On n’a pas attendu la publication de ce livre pour savoir que Céline avait été un antisémite délirant et pour être informés de ses déclarations compulsives de sympathie pour Hitler et le régime nazi. On le savait depuis la parution de Bagatelles pour un massacre et des Beaux draps ! Ces ouvrages n’ont pas été réédités mais rien n’est plus simple que d’y accéder, via internet notamment. On  sait d’autant mieux tout cela que les auteurs taxés de complaisance par le tandem Duraffour / Taguieff , les Vitoux et autres Godard, ont fait clairement le point sur ces questions. Le même tandem affirme sans preuve que  Céline a dénoncé des Juifs, qu’il a été au courant de la solution finale dès 1942, et qu’il était un indicateur stipendié des services allemands. De ce dernier forfait, Sartre avait déjà accusé Céline, provoquant une réaction furibarde de l’intéressé.

Mais la partie la plus fragile et la plus discutable de ce livre relève de la volonté de ses auteurs de remettre en question la place — éminente — de Céline dans la littérature française du XXe siècle. A leurs yeux, il serait un écrivain surfait, dont la vision du monde sans nuance n’apporterait rien.

On a bien le droit, bien entendu, de ne pas apprécier les romans et récits de Céline et de rester hermétique à son écriture, à sa thématique, à sa vision du monde. Cependant très nombreux — j’en suis — sont ceux qui, l’ayant lu intégralement et longuement pratiqué, le considèrent comme un artiste majeur de la première moitié du XXe siècle, à l’égal d’un Proust, sensibles qu’ils sont à l’originalité puissante de son écriture, au service d’une approche visionnaire du réel, sans compter d’autres vertus telles qu’une vis comica digne d’un Rabelais des temps modernes. Quant à moi, j’estime qu’en tant qu’artiste, Céline offre un cas exemplaire, son oeuvre n’ayant cessé de progresser en force et en rigueur, de Voyage au bout de la nuit à la Trilogie allemande, oeuvre qu’il serait difficile de considérer comme une entreprise de propagande pro-vichyste et pro-nazie !

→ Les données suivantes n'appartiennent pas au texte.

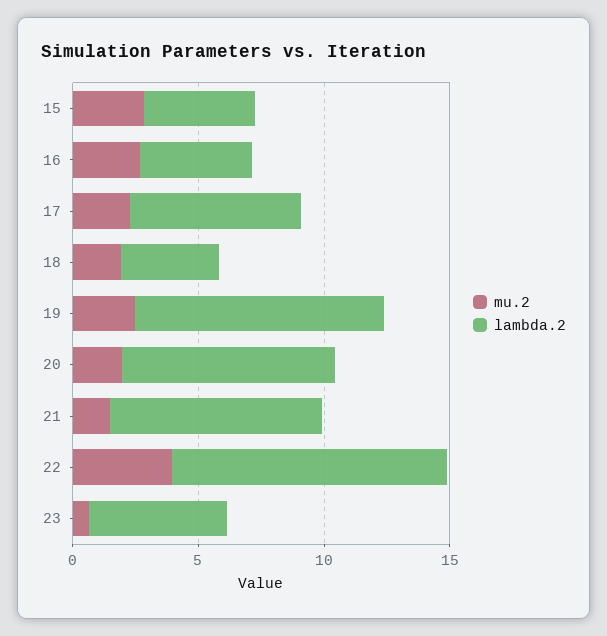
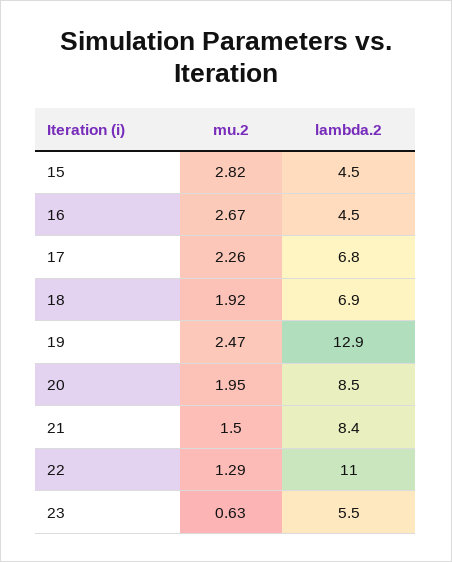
lambda.2, 18: 4 -> 6.9
lambda.2, 19: 10 -> 12.9
mu.2, 22: 4 -> 1.29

Ce qui fait rager les anticéliniens compulsifs tels qu’un Pierre-André Taguieff, c’est que l’oeuvre d’imagination de Céline est indemne de tout soupçon d’antisémitisme, de racisme et de sympathies nazies, et qu’il est impossible à tout lecteur de bonne foi de la mettre dans le même sac que les pamphlets et qu’une partie de la correspondance de l’écrivain.

Ce que Pierre-André Taguieff et Annick Duraffour ne sont sans doute pas près d’admettre, c’est que Céline offre un exemple quasi parfait de la justesse de la thèse de Marcel Proust — un écrivain dont il n’appréciait pas l’art, aux antipodes du sien — selon qui, pour comprendre et évaluer une oeuvre littéraire, il est indispensable de ne pas confondre le moi de l’artiste avec celui de l’homme ordinaire. La démarche du premier, les problèmes qu’il s’efforce de résoudre, sont sans commune mesure avec les opinions, les prises de positions et les actes du second. Ainsi, ces textes admirables que sont Guignol’s band et Casse-pipe sont contemporains des Beaux draps, où les obsessions les plus révoltantes de l’homme Céline s’étalent sans vergogne. Ne mélangeons pas ce torchon avec ces serviettes.

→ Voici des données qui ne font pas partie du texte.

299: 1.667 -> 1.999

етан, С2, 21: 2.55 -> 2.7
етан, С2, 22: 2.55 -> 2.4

Du temps où j’enseignais la littérature contemporaine dans des classes de lycée, j’ai étudié avec mes élèves des passages du Voyage, de Mort à crédit ou de D’un château l’autre. Ces passages figuraient en bonne place dans d’excellents manuels. Je n’ai pas eu de peine à les convaincre du génie d’un écrivain que j’admirais. Je ne me suis pas étendu sur son antisémitisme ni sur son attitude pendant la guerre. Non que je fusse motivé par le noir  dessein de dissimuler tout cela, mais, tout simplement, ce n’était pas le sujet.